Даша воспользовалась своим тайником в кладовой, разложив между досками валюту и монеты в целлофановых пакетах. Она
подружилась с соседкой, купившей квартиру Сергея. Екатерина Котова работала помощником нотариуса. Ей было тридцать пять лет, а сын учился в нахимовском училище Питера. Продолжала дружить с семьёй Марины, которая теперь жила в другом районе. Отношения с Грачёвыми не сложились после выхода из изолятора. В клинике дела шли на удивление хорошо. Николай Иванович Каневский, ни разу не пожалел, что взял на работу Ольховскую Дарью, которая действительно была врачом от Бога, не боялась рисковать и всегда одерживала «победу». Её одинаково любили и пациенты, и коллеги. В апреле четырнадцатого года главный врач пригласил её к себе в кабинет.
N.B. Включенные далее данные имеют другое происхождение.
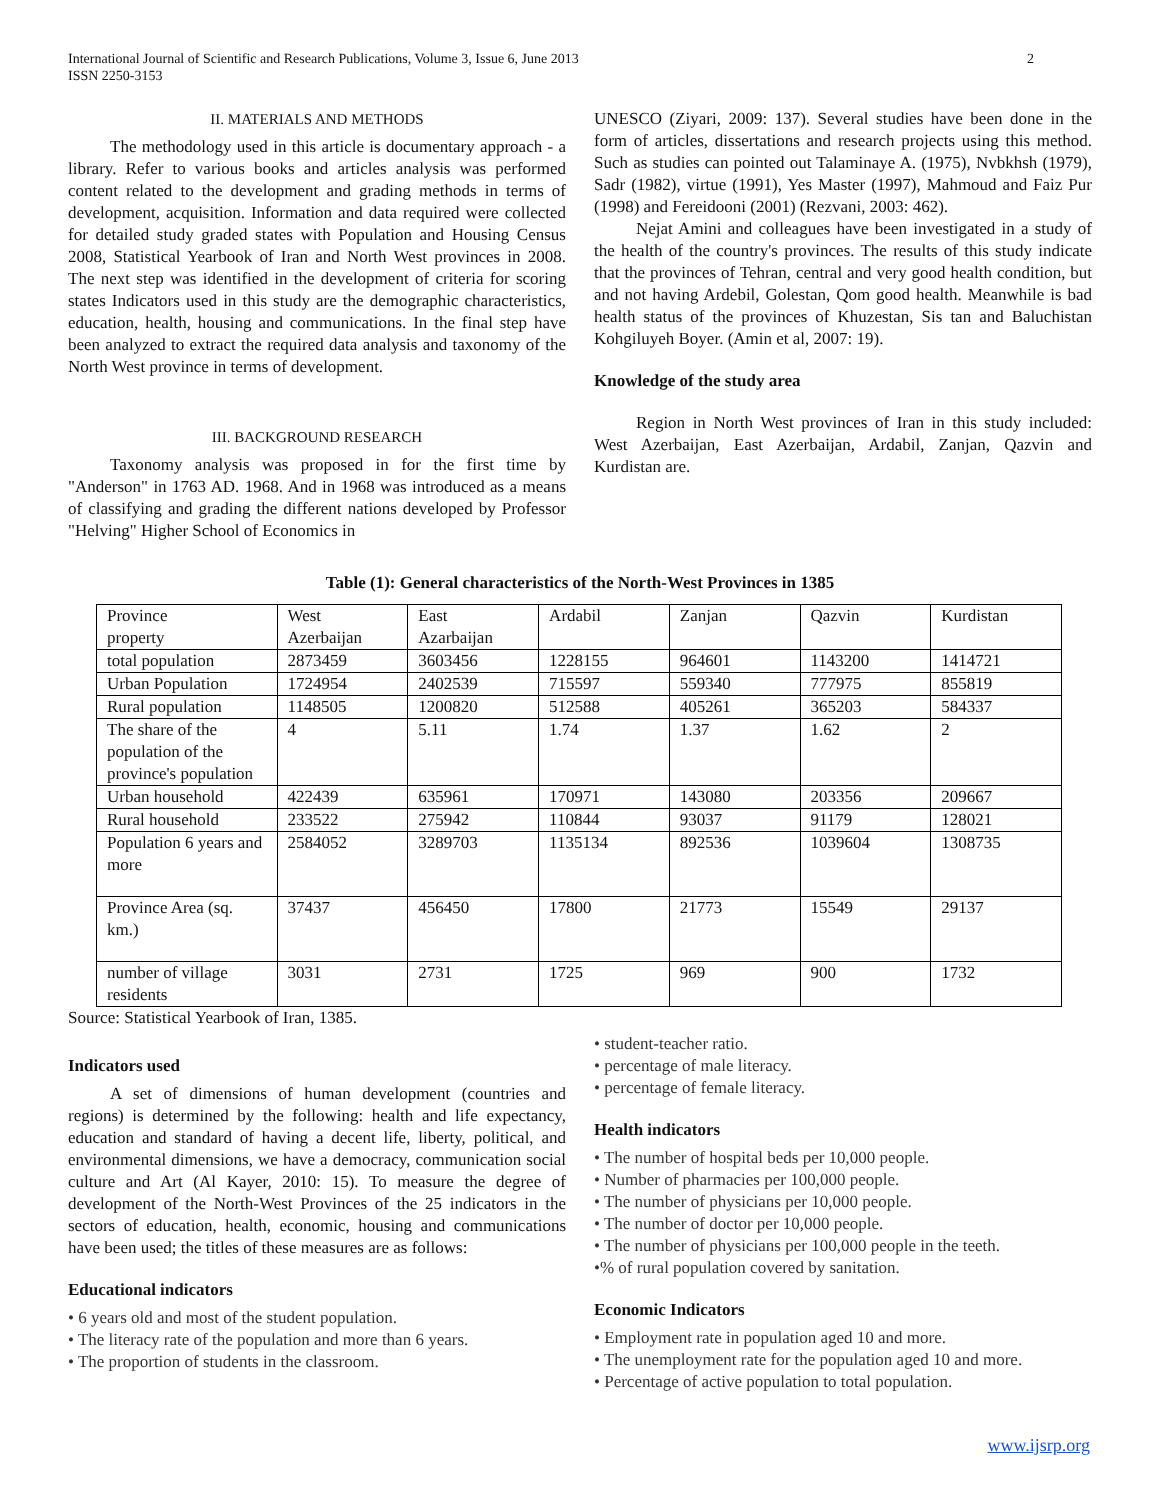International Journal of Scientific and Research Publications, Volume 3, Issue 6, June 2013
ISSN 2250-3153 2
II. MATERIALS AND METHODS
The methodology used in this article is documentary approach - a library. Refer to various books and articles analysis was performed content related to the development and grading methods in terms of development, acquisition. Information and data required were collected for detailed study graded states with Population and Housing Census 2008, Statistical Yearbook of Iran and North West provinces in 2008. The next step was identified in the development of criteria for scoring states Indicators used in this study are the demographic characteristics, education, health, housing and communications. In the final step have been analyzed to extract the required data analysis and taxonomy of the North West province in terms of development.
III. BACKGROUND RESEARCH
Taxonomy analysis was proposed in for the first time by "Anderson" in 1763 AD. 1968. And in 1968 was introduced as a means of classifying and grading the different nations developed by Professor "Helving" Higher School of Economics in
UNESCO (Ziyari, 2009: 137). Several studies have been done in the form of articles, dissertations and research projects using this method. Such as studies can pointed out Talaminaye A. (1975), Nvbkhsh (1979), Sadr (1982), virtue (1991), Yes Master (1997), Mahmoud and Faiz Pur (1998) and Fereidooni (2001) (Rezvani, 2003: 462).
Nejat Amini and colleagues have been investigated in a study of the health of the country's provinces. The results of this study indicate that the provinces of Tehran, central and very good health condition, but and not having Ardebil, Golestan, Qom good health. Meanwhile is bad health status of the provinces of Khuzestan, Sis tan and Baluchistan Kohgiluyeh Boyer. (Amin et al, 2007: 19).
Knowledge of the study area
Region in North West provinces of Iran in this study included: West Azerbaijan, East Azerbaijan, Ardabil, Zanjan, Qazvin and Kurdistan are.
Table (1): General characteristics of the North-West Provinces in 1385
| Province property | West Azerbaijan | East Azarbaijan | Ardabil | Zanjan | Qazvin | Kurdistan |
| total population | 2873459 | 3603456 | 1228155 | 964601 | 1143200 | 1414721 |
| Urban Population | 1724954 | 2402539 | 715597 | 559340 | 777975 | 855819 |
| Rural population | 1148505 | 1200820 | 512588 | 405261 | 365203 | 584337 |
| The share of the population of the province's population | 4 | 5.11 | 1.74 | 1.37 | 1.62 | 2 |
| Urban household | 422439 | 635961 | 170971 | 143080 | 203356 | 209667 |
| Rural household | 233522 | 275942 | 110844 | 93037 | 91179 | 128021 |
| Population 6 years and more | 2584052 | 3289703 | 1135134 | 892536 | 1039604 | 1308735 |
| Province Area (sq. km.) | 37437 | 456450 | 17800 | 21773 | 15549 | 29137 |
| number of village residents | 3031 | 2731 | 1725 | 969 | 900 | 1732 |
Source: Statistical Yearbook of Iran, 1385.
Indicators used
A set of dimensions of human development (countries and regions) is determined by the following: health and life expectancy, education and standard of having a decent life, liberty, political, and environmental dimensions, we have a democracy, communication social culture and Art (Al Kayer, 2010: 15). To measure the degree of development of the North-West Provinces of the 25 indicators in the sectors of education, health, economic, housing and communications have been used; the titles of these measures are as follows:
Educational indicators
• 6 years old and most of the student population.
• The literacy rate of the population and more than 6 years.
• The proportion of students in the classroom.
• student-teacher ratio.
• percentage of male literacy.
• percentage of female literacy.
Health indicators
• The number of hospital beds per 10,000 people.
• Number of pharmacies per 100,000 people.
• The number of physicians per 10,000 people.
• The number of doctor per 10,000 people.
• The number of physicians per 100,000 people in the teeth.
•% of rural population covered by sanitation.
Economic Indicators
• Employment rate in population aged 10 and more.
• The unemployment rate for the population aged 10 and more.
• Percentage of active population to total population.
www.ijsrp.org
– Дарья Андреевна, я не юноша и буду говорить открытым текстом. Мне пятьдесят четыре, тебе тридцать один и ты мне симпатична со всех сторон: ты прекрасный человек, хороший врач и очаровательная женщина. Я знаю, что ты мечтаешь попасть в Монреаль. Я устрою тебе туда поездку на конференцию, а ты удовлетворишь мой интерес. Разовый эпизод тебя ни к чему не обязывает. Я рад бы сделать тебя своей любовницей, но не могу этого сделать из-за сына, да и ты на это не пойдёшь. А вот такого рода сделку ты можешь принять. Понимаю, что говорю абсурдные вещи, но я предпочитаю называть всё своими именами. Подумаешь?
– Нет.
– Почему? Ты передумала встретиться с дочерью?
– Вы меня не поняли. Я согласна. Но это произойдёт в Канаде.
– Ты мне не доверяешь?
– Там не будет свидетелей.
– Значит договорились? Это будет в конце мая. Принеси мне свой загранпаспорт, и готовь доклад минут на двадцать. Нужен твой свежий взгляд на ситуацию. Москвичей трудно удивить, но ты уж постарайся.
– А вы уверены, что у вас получиться?
– Думай, чтобы у тебя встреча состоялась. Стал бы я тебе предлагать близость, не уверенный в успехе.
Вернувшись в ординаторскую, Дарья разволновалась.
– Даш, что случилось?
– Твой отец берёт меня с собой в Канаду на конференцию.
– А что попросил взамен? – он ухмыльнулся. – Когда же он перебесится?
– Ты о чём? Попросил приготовить доклад на двадцать минут и паспорт. Хочет удивить москвичей.
– А не боится, что они перетянут тебя к себе? Это то, что ты хотела столько лет. Ты легально летишь в Монреаль и уже там звонишь своему папаше. И не думай о конкурентах. У нас нет докторов свободно говорящих по-английски.